A relevância da aplicação das penas e medidas alternativas no Brasil foi destacada nesta última quinta-feira (26) pelo procurador de Justiça baiano Geder Gomes, que palestrou no ‘Seminário Internacional sobre Justiça Negociada, Acordo de Não Persecução Penal e Alternativas Penais: experiências na América Latina’. Ao participar do evento promovido pelo Ministério Público do Distrito Federal e Territórios (MPDFT), ele sinalizou que “punir com penas alternativas é punir melhor, com mais efetividade, já que os próprios dados demonstram, por exemplo, que a reincidência é menor” e lembrou que este tipo de pena não pode ser aplicada para crimes graves. Também destacou que é possível e preciso utilizar todas as ferramentas que o sistema dispõe, sendo a pena alternativa uma delas, e que é necessário “dar continuidade ao que já tivemos”.

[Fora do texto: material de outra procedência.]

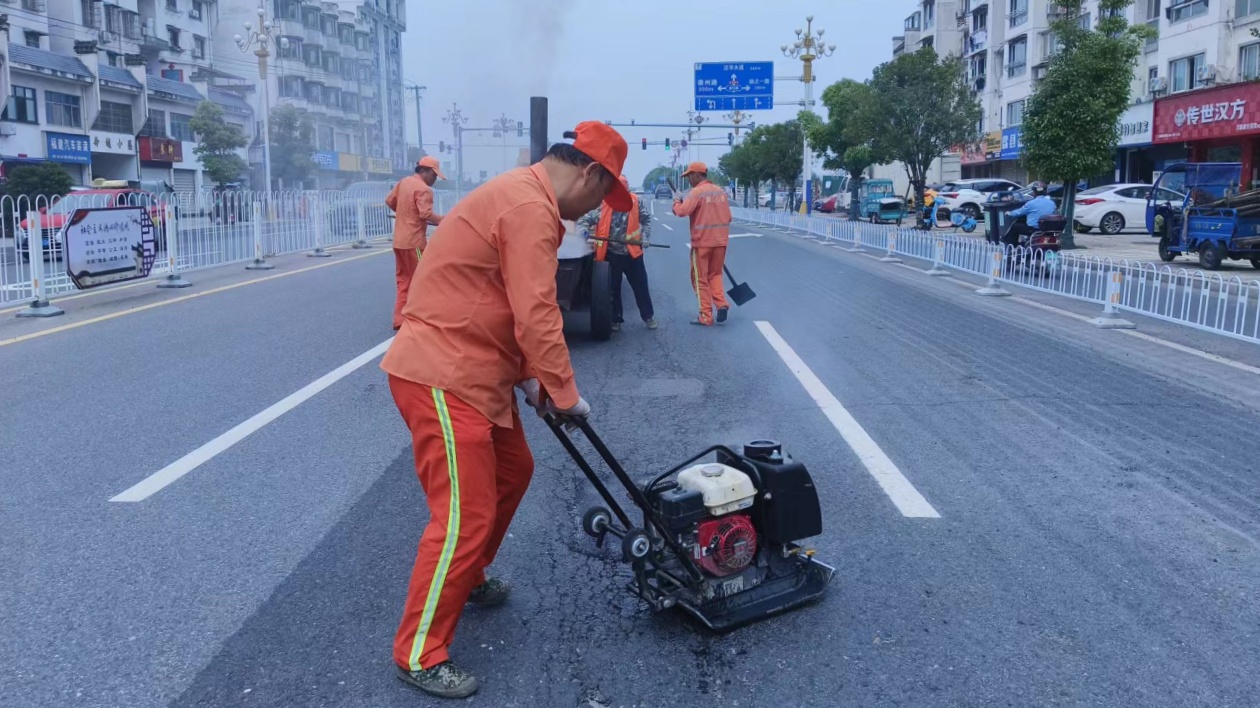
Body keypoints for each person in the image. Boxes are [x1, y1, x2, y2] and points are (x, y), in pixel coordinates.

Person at [379, 121, 632, 700]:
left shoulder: (526, 198)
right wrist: (563, 393)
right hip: (444, 375)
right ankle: (419, 652)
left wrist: (531, 380)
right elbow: (537, 312)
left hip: (479, 372)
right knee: (463, 518)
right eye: (604, 194)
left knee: (515, 470)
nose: (598, 209)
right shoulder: (528, 206)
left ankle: (467, 575)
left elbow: (495, 301)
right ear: (591, 174)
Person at [578, 175, 656, 331]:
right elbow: (585, 220)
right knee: (613, 289)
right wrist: (584, 231)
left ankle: (648, 317)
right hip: (611, 253)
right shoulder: (603, 203)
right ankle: (616, 320)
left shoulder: (635, 202)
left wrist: (646, 236)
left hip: (632, 253)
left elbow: (646, 219)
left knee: (640, 286)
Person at [384, 156, 445, 330]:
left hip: (399, 243)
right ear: (424, 171)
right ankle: (422, 318)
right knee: (421, 280)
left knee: (403, 281)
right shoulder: (424, 189)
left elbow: (389, 201)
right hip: (414, 244)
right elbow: (425, 214)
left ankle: (399, 319)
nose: (435, 179)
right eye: (434, 175)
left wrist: (405, 211)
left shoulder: (404, 182)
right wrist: (443, 220)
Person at [672, 161, 732, 326]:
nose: (689, 180)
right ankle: (721, 304)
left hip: (702, 243)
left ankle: (706, 315)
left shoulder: (697, 192)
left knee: (700, 279)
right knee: (716, 275)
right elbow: (728, 217)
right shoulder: (720, 192)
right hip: (720, 242)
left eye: (689, 176)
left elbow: (682, 211)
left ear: (697, 175)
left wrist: (677, 201)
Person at [1002, 181, 1056, 246]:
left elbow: (1019, 212)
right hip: (1047, 229)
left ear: (1034, 192)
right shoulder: (1052, 203)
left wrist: (1010, 213)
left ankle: (1012, 246)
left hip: (1034, 229)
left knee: (1015, 226)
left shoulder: (1031, 203)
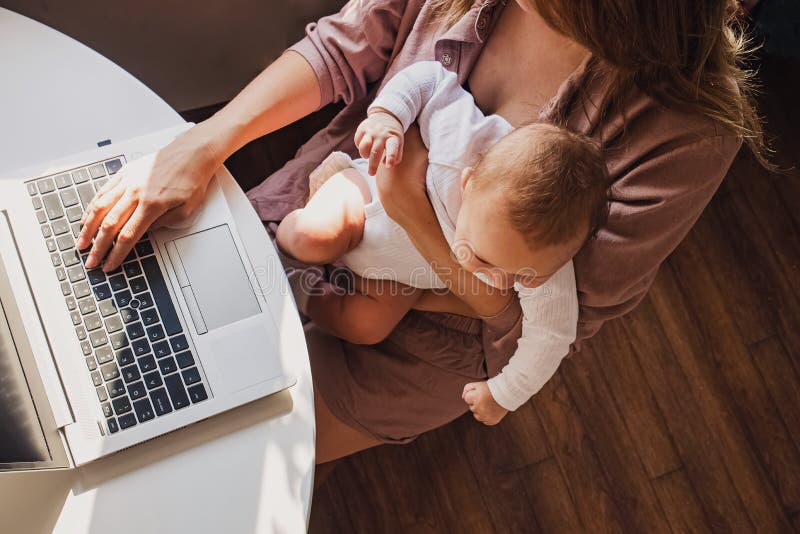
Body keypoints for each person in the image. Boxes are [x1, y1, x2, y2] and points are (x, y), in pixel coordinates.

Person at [76, 0, 766, 463]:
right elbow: (348, 44)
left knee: (219, 454)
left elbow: (539, 323)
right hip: (333, 201)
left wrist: (411, 222)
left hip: (438, 344)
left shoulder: (689, 129)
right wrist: (204, 145)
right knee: (131, 371)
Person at [276, 60, 609, 425]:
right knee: (315, 238)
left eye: (521, 278)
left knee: (366, 326)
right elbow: (429, 80)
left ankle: (299, 294)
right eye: (479, 256)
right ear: (468, 183)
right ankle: (281, 243)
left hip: (400, 275)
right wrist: (388, 117)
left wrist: (504, 394)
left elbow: (551, 335)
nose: (496, 280)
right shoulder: (463, 144)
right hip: (366, 204)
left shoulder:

Segundo o procurador de Justiça, as penas alternativas foram utilizadas com bastante propriedade entre os anos de 2002 e 2010. Nesse período, as Centrais de Penas Alternativas, “verdadeiras coletâneas de saberes que vão para além do Direito”, atuaram muito e como verdadeiras células-modelo criadas com fundamento na aplicação da sanção não carcerária, mas para reforçar valores no penitente. Com o esse modelo, um preso custava 60 vezes menos e a reincidência era 10 vezes menor do que a do cárcere, informou Geder Gomes, lamentando o fato de que, nos últimos oito anos, houve uma “brusca mudança de paradigmas”. Já nos últimos quatro anos, disse ele, “infelizmente” houve uma descendente vertiginosa com relação a aplicação de alternativas penais no Brasil. O procurador acredita que isso tem a ver com o discurso atual que alimenta a ideia de que justiça é prisão. Ele informou que, na década de 90, existiam 600 tipos penais, 500 unidades prisionais e cerca de 90 mil presos. Em 2019, já somamos 1.300 tipos penais, cerca de 2 mil unidades prisionais e quase 800 mil presos. “Nenhum país do mundo teve uma evolução numérica no sistema prisional como o Brasil”, lamentou.
Geder Gomes ressaltou que, na pandemia, as alternativas penais sofreram um grande impacto porque o caminho desse tipo de solução é o de nutrição de valores, que se dão com o contato social, o que não ocorre em momentos de isolamento. Também apontou o que considerou um problema sério: o fato de haver no Sistema de Justiça uma ideia central de suspensão de tudo, das penas e medidas alternativas. Para o procurador, o problema é sério porque o perfil do penitente não muda, é cheio de carências e vulnerabilidades, e tudo se agrava no cenário de pandemia. “A exclusão que já existia é aumentada”, alertou. Geder lembrou que a possibilidade de substituição da pena privativa de liberdade existe, mas que isso também preocupa porque não pode ser usada demasiadamente, a ponto de haver descrédito do sistema da pena alternativa. Ele acredita que não há necessidade de modificação legislativa, mas de interpretação pelo Judiciário e Ministério Público, que precisam entender que, no período de pandemia, a discricionariedade tem que ser exercida com um pouco mais de cautela. Falou ainda sobre a atual mobilização “personalíssima e populíssima” em relação ao descrédito das instituições, que também precisa ser observada. “A ambiência atual chega ao limite de indicar possível descumprimento de decisões judiciais, questionamentos no tom de desrespeito, o que é um caminho para morte da democracia”, alertou, frisando que é preciso refletir a respeito dessas questões e que todo o contexto deve inserir o mundo jurídico.